MATERIAL SUPPLIED: Begin

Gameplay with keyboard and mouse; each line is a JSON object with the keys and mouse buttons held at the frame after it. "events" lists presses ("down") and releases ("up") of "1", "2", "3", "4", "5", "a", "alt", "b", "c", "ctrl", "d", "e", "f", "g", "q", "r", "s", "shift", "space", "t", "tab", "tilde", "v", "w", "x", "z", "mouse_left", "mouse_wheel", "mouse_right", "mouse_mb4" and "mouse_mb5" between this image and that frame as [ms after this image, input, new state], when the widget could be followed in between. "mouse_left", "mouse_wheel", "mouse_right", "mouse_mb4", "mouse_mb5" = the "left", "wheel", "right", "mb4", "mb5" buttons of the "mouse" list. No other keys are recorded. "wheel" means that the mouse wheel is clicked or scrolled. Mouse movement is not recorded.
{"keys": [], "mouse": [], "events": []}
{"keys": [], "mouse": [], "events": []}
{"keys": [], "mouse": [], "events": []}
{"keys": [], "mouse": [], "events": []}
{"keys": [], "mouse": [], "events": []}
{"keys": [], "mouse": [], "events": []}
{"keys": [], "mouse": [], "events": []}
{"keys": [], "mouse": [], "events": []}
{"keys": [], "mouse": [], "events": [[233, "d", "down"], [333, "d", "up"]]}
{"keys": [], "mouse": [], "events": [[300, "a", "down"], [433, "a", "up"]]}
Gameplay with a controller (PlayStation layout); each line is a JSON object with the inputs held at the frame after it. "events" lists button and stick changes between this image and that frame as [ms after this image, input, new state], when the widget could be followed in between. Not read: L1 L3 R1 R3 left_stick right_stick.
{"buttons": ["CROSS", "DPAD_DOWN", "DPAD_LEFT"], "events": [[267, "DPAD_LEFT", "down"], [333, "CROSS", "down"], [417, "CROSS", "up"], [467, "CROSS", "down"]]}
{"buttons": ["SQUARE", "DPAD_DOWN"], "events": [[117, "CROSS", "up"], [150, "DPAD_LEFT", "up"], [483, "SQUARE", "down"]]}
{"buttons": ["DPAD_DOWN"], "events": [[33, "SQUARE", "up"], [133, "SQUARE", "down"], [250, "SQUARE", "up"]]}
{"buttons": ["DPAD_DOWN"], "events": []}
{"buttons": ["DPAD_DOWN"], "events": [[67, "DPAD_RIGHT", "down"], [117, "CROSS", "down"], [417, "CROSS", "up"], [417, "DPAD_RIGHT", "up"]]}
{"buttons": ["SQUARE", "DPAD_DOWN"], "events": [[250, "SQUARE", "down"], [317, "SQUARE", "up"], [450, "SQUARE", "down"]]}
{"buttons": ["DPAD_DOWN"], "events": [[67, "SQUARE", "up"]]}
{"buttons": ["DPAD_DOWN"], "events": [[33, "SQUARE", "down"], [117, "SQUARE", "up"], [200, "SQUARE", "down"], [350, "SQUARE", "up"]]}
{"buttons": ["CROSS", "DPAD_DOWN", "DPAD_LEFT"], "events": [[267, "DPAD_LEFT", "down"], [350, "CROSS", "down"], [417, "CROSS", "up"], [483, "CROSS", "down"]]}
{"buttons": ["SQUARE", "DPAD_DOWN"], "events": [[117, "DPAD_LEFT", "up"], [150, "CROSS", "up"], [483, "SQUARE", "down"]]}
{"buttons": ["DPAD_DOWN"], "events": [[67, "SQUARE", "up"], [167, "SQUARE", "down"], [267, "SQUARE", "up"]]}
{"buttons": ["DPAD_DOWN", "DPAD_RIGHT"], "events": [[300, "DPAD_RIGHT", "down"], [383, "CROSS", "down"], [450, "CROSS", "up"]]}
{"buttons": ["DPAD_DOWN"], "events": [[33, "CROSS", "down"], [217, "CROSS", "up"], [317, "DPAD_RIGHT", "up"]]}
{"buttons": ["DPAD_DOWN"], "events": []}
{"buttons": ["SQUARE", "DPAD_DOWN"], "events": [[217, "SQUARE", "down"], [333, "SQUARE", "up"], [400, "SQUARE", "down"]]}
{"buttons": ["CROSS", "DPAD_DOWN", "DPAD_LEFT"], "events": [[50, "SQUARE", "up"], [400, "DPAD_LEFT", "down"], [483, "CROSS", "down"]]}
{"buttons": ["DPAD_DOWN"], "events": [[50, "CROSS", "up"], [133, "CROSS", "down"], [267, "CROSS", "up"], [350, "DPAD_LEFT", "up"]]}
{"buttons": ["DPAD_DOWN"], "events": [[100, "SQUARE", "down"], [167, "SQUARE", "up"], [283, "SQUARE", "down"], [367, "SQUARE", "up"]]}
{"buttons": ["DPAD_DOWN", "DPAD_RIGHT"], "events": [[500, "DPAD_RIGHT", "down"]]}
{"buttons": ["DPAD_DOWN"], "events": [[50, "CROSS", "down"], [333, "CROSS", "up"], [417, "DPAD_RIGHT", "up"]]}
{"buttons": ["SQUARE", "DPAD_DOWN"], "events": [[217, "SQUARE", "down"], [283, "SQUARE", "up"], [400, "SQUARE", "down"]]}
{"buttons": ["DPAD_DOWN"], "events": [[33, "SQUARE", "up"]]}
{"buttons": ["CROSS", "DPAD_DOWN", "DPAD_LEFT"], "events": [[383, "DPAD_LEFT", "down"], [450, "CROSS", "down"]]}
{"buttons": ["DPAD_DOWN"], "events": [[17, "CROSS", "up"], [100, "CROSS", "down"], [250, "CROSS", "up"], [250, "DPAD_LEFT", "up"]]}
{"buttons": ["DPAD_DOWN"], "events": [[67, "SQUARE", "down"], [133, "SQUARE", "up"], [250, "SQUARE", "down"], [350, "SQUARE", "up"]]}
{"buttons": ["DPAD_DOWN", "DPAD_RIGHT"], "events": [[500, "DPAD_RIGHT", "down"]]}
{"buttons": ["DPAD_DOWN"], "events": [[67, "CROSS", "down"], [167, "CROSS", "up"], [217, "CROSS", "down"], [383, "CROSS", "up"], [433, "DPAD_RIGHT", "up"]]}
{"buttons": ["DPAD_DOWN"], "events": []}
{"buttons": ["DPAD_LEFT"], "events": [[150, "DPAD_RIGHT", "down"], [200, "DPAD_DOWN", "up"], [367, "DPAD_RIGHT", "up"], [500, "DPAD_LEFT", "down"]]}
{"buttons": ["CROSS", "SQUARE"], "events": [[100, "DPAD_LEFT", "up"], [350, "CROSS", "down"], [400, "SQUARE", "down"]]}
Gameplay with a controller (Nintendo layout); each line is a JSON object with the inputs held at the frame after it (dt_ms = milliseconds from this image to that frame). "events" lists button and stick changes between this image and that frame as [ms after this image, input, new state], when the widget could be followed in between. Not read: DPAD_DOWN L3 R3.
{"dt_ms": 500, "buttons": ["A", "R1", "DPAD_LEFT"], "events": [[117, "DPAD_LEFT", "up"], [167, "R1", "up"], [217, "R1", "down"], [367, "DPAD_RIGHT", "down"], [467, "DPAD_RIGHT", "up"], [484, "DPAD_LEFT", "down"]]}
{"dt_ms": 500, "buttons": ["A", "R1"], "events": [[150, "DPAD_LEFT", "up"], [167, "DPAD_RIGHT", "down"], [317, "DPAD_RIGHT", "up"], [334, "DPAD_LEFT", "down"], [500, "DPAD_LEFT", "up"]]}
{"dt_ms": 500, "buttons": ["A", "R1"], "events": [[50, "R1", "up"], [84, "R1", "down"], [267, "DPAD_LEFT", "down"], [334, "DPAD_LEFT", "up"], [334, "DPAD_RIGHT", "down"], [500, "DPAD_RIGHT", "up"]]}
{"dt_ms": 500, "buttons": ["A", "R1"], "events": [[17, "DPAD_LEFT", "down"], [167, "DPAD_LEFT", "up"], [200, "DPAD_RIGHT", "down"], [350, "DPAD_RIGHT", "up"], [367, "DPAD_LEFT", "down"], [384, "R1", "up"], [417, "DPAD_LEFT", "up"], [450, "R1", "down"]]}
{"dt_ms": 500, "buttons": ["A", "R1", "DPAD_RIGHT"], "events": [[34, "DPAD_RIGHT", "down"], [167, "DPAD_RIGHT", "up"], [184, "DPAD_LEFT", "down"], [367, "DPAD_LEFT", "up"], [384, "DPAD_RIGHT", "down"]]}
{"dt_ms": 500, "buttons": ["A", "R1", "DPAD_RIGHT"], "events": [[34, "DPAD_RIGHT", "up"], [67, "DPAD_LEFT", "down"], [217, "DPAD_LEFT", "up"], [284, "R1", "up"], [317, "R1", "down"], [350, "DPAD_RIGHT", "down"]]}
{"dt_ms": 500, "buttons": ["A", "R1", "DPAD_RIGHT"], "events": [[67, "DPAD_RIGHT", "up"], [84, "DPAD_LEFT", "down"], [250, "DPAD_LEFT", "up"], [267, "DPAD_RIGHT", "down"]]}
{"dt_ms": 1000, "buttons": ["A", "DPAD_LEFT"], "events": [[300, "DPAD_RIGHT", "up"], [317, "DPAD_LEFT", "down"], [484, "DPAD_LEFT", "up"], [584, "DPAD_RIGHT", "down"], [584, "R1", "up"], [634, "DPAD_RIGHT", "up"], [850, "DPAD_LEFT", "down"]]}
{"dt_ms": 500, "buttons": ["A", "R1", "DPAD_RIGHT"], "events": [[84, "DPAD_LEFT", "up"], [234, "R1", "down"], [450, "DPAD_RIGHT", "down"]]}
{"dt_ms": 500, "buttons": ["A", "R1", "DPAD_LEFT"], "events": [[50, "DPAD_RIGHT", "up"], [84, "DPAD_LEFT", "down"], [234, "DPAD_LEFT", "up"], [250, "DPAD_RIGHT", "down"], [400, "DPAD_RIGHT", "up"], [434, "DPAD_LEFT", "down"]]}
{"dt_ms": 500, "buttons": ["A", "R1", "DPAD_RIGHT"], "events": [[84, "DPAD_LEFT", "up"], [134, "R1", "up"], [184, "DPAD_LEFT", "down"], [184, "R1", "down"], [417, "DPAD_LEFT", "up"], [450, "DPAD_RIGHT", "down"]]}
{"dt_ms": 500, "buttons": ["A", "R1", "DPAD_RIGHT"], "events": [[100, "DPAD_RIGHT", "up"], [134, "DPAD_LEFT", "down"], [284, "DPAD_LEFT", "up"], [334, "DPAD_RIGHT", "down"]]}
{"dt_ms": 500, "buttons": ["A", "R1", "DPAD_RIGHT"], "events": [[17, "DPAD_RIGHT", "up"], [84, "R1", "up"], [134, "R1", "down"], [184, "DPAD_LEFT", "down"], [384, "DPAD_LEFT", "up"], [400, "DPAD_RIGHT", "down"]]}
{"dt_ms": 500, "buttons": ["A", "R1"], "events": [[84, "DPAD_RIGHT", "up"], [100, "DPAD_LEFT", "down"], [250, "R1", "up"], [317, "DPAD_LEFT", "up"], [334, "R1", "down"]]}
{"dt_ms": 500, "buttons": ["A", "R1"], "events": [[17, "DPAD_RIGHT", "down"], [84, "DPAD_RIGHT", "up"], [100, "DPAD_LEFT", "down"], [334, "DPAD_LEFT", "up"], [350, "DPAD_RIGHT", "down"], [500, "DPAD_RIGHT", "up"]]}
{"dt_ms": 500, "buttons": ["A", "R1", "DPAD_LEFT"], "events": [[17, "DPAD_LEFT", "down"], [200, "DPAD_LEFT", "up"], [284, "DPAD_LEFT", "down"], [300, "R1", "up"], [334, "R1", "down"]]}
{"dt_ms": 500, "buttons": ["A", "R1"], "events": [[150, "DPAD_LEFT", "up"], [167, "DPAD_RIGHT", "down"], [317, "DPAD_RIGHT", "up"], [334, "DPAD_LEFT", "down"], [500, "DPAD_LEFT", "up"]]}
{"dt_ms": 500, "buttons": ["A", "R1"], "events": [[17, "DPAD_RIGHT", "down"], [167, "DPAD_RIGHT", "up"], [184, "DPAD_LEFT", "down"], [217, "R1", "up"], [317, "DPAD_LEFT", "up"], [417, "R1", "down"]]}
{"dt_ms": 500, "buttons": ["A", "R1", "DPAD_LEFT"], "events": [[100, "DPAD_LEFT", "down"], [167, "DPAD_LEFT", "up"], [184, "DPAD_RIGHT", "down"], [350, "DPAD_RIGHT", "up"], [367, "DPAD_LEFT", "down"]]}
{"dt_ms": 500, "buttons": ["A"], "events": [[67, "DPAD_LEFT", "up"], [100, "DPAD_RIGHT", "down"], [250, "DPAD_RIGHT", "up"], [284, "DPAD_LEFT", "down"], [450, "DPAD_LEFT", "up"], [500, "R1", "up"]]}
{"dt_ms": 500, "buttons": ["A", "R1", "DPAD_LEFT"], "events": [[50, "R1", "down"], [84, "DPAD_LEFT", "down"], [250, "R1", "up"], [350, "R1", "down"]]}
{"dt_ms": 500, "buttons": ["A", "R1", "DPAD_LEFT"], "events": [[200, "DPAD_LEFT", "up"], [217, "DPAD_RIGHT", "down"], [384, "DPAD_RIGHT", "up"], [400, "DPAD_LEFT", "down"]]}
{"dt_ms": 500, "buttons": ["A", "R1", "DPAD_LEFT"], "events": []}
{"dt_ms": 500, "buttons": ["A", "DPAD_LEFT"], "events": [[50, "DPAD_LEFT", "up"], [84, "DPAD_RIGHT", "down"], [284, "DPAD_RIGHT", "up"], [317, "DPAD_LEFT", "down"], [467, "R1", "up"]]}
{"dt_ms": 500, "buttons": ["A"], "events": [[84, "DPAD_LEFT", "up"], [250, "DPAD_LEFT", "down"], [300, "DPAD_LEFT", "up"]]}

MATERIAL SUPPLIED: End

**EXERCISE OBJECTIVE:** From the data above, count the lines that contain "layout" and write only that count.

**EXERCISE RESPONSE:** 2